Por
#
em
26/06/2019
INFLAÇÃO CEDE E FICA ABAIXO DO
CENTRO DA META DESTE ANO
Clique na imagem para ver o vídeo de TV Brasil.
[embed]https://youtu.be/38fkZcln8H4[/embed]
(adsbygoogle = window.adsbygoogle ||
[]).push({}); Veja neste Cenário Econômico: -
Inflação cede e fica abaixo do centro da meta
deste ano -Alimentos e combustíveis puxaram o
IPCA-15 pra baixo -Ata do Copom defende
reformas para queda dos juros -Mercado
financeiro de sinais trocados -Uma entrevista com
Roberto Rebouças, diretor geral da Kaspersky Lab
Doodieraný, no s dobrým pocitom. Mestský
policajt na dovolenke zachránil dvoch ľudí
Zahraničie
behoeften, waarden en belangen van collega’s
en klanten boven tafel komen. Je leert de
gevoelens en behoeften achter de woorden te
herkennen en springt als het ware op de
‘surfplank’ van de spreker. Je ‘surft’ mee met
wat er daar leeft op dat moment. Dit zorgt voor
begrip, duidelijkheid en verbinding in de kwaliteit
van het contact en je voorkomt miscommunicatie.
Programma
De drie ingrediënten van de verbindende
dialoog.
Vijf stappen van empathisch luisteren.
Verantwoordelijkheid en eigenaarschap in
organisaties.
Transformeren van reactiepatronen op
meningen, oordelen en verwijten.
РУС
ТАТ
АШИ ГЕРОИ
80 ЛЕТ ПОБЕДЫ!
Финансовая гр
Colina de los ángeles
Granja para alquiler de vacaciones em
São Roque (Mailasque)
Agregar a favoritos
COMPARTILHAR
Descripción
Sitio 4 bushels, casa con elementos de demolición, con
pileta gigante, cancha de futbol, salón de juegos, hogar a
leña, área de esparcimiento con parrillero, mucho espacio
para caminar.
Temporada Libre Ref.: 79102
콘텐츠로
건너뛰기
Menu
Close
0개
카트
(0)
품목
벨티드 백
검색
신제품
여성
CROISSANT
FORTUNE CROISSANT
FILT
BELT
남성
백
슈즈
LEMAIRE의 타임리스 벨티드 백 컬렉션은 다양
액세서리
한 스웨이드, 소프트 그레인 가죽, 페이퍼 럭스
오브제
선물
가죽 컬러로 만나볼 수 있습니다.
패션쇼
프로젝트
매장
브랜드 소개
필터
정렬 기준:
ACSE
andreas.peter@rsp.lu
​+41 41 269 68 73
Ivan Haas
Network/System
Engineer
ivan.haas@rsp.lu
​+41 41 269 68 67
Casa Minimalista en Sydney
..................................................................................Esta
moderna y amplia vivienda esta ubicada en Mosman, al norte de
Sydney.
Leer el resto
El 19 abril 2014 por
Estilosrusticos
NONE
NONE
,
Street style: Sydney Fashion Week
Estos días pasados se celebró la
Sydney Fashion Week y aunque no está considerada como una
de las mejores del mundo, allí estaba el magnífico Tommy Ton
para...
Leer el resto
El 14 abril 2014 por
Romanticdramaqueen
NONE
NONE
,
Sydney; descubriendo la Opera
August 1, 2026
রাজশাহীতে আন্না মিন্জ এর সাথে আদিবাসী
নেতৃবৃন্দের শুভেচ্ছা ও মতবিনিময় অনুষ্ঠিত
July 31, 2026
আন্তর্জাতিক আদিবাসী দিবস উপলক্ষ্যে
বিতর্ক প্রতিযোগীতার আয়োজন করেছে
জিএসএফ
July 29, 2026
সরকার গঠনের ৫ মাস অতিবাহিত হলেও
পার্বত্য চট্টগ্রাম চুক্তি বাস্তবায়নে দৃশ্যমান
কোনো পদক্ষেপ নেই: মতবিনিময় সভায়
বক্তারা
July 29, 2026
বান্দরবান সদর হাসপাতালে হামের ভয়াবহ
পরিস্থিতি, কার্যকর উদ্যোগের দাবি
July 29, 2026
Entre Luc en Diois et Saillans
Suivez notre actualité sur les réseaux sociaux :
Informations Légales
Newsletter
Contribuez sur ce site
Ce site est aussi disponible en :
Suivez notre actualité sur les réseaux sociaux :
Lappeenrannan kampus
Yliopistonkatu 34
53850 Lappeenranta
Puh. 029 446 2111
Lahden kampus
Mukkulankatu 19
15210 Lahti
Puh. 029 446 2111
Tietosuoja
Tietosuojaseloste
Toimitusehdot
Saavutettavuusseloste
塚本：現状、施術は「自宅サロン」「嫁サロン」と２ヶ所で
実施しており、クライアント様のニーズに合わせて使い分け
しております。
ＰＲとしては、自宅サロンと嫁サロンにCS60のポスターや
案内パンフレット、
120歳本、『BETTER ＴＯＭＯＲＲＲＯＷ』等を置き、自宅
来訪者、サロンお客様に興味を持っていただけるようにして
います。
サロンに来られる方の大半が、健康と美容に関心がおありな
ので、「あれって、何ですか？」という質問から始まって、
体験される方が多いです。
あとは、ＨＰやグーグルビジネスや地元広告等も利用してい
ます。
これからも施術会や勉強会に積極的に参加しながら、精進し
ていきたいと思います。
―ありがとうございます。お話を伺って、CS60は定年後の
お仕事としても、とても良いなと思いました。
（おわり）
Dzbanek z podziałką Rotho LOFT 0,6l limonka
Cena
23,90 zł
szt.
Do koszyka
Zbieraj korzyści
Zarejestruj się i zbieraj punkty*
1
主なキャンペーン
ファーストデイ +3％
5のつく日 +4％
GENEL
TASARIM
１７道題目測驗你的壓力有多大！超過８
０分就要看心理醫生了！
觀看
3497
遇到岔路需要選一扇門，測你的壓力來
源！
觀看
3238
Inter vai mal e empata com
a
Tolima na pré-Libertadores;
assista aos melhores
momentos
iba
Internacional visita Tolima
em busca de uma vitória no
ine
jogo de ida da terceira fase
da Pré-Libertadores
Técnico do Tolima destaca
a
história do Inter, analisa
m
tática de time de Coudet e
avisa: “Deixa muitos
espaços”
================
* **EXERCISE REQUIREMENTS**: Return every line of the records above unchanged, in the same order and with the same wording, spelling, and line breaks.

* **EXERCISE ANSWER**:
Por
#
em
26/06/2019
INFLAÇÃO CEDE E FICA ABAIXO DO
CENTRO DA META DESTE ANO
Clique na imagem para ver o vídeo de TV Brasil.
[embed]https://youtu.be/38fkZcln8H4[/embed]
(adsbygoogle = window.adsbygoogle ||
[]).push({}); Veja neste Cenário Econômico: -
Inflação cede e fica abaixo do centro da meta
deste ano -Alimentos e combustíveis puxaram o
IPCA-15 pra baixo -Ata do Copom defende
reformas para queda dos juros -Mercado
financeiro de sinais trocados -Uma entrevista com
Roberto Rebouças, diretor geral da Kaspersky Lab
Doodieraný, no s dobrým pocitom. Mestský
policajt na dovolenke zachránil dvoch ľudí
Zahraničie
behoeften, waarden en belangen van collega’s
en klanten boven tafel komen. Je leert de
gevoelens en behoeften achter de woorden te
herkennen en springt als het ware op de
‘surfplank’ van de spreker. Je ‘surft’ mee met
wat er daar leeft op dat moment. Dit zorgt voor
begrip, duidelijkheid en verbinding in de kwaliteit
van het contact en je voorkomt miscommunicatie.
Programma
De drie ingrediënten van de verbindende
dialoog.
Vijf stappen van empathisch luisteren.
Verantwoordelijkheid en eigenaarschap in
organisaties.
Transformeren van reactiepatronen op
meningen, oordelen en verwijten.
РУС
ТАТ
АШИ ГЕРОИ
80 ЛЕТ ПОБЕДЫ!
Финансовая гр
Colina de los ángeles
Granja para alquiler de vacaciones em
São Roque (Mailasque)
Agregar a favoritos
COMPARTILHAR
Descripción
Sitio 4 bushels, casa con elementos de demolición, con
pileta gigante, cancha de futbol, salón de juegos, hogar a
leña, área de esparcimiento con parrillero, mucho espacio
para caminar.
Temporada Libre Ref.: 79102
콘텐츠로
건너뛰기
Menu
Close
0개
카트
(0)
품목
벨티드 백
검색
신제품
여성
CROISSANT
FORTUNE CROISSANT
FILT
BELT
남성
백
슈즈
LEMAIRE의 타임리스 벨티드 백 컬렉션은 다양
액세서리
한 스웨이드, 소프트 그레인 가죽, 페이퍼 럭스
오브제
선물
가죽 컬러로 만나볼 수 있습니다.
패션쇼
프로젝트
매장
브랜드 소개
필터
정렬 기준:
ACSE
andreas.peter@rsp.lu
​+41 41 269 68 73
Ivan Haas
Network/System
Engineer
ivan.haas@rsp.lu
​+41 41 269 68 67
Casa Minimalista en Sydney
..................................................................................Esta
moderna y amplia vivienda esta ubicada en Mosman, al norte de
Sydney.
Leer el resto
El 19 abril 2014 por
Estilosrusticos
NONE
NONE
,
Street style: Sydney Fashion Week
Estos días pasados se celebró la
Sydney Fashion Week y aunque no está considerada como una
de las mejores del mundo, allí estaba el magnífico Tommy Ton
para...
Leer el resto
El 14 abril 2014 por
Romanticdramaqueen
NONE
NONE
,
Sydney; descubriendo la Opera
August 1, 2026
রাজশাহীতে আন্না মিন্জ এর সাথে আদিবাসী
নেতৃবৃন্দের শুভেচ্ছা ও মতবিনিময় অনুষ্ঠিত
July 31, 2026
আন্তর্জাতিক আদিবাসী দিবস উপলক্ষ্যে
বিতর্ক প্রতিযোগীতার আয়োজন করেছে
জিএসএফ
July 29, 2026
সরকার গঠনের ৫ মাস অতিবাহিত হলেও
পার্বত্য চট্টগ্রাম চুক্তি বাস্তবায়নে দৃশ্যমান
কোনো পদক্ষেপ নেই: মতবিনিময় সভায়
বক্তারা
July 29, 2026
বান্দরবান সদর হাসপাতালে হামের ভয়াবহ
পরিস্থিতি, কার্যকর উদ্যোগের দাবি
July 29, 2026
Entre Luc en Diois et Saillans
Suivez notre actualité sur les réseaux sociaux :
Informations Légales
Newsletter
Contribuez sur ce site
Ce site est aussi disponible en :
Suivez notre actualité sur les réseaux sociaux :
Lappeenrannan kampus
Yliopistonkatu 34
53850 Lappeenranta
Puh. 029 446 2111
Lahden kampus
Mukkulankatu 19
15210 Lahti
Puh. 029 446 2111
Tietosuoja
Tietosuojaseloste
Toimitusehdot
Saavutettavuusseloste
塚本：現状、施術は「自宅サロン」「嫁サロン」と２ヶ所で
実施しており、クライアント様のニーズに合わせて使い分け
しております。
ＰＲとしては、自宅サロンと嫁サロンにCS60のポスターや
案内パンフレット、
120歳本、『BETTER ＴＯＭＯＲＲＲＯＷ』等を置き、自宅
来訪者、サロンお客様に興味を持っていただけるようにして
います。
サロンに来られる方の大半が、健康と美容に関心がおありな
ので、「あれって、何ですか？」という質問から始まって、
体験される方が多いです。
あとは、ＨＰやグーグルビジネスや地元広告等も利用してい
ます。
これからも施術会や勉強会に積極的に参加しながら、精進し
ていきたいと思います。
―ありがとうございます。お話を伺って、CS60は定年後の
お仕事としても、とても良いなと思いました。
（おわり）
Dzbanek z podziałką Rotho LOFT 0,6l limonka
Cena
23,90 zł
szt.
Do koszyka
Zbieraj korzyści
Zarejestruj się i zbieraj punkty*
1
主なキャンペーン
ファーストデイ +3％
5のつく日 +4％
GENEL
TASARIM
１７道題目測驗你的壓力有多大！超過８
０分就要看心理醫生了！
觀看
3497
遇到岔路需要選一扇門，測你的壓力來
源！
觀看
3238
Inter vai mal e empata com
a
Tolima na pré-Libertadores;
assista aos melhores
momentos
iba
Internacional visita Tolima
em busca de uma vitória no
ine
jogo de ida da terceira fase
da Pré-Libertadores
Técnico do Tolima destaca
a
história do Inter, analisa
m
tática de time de Coudet e
avisa: “Deixa muitos
espaços”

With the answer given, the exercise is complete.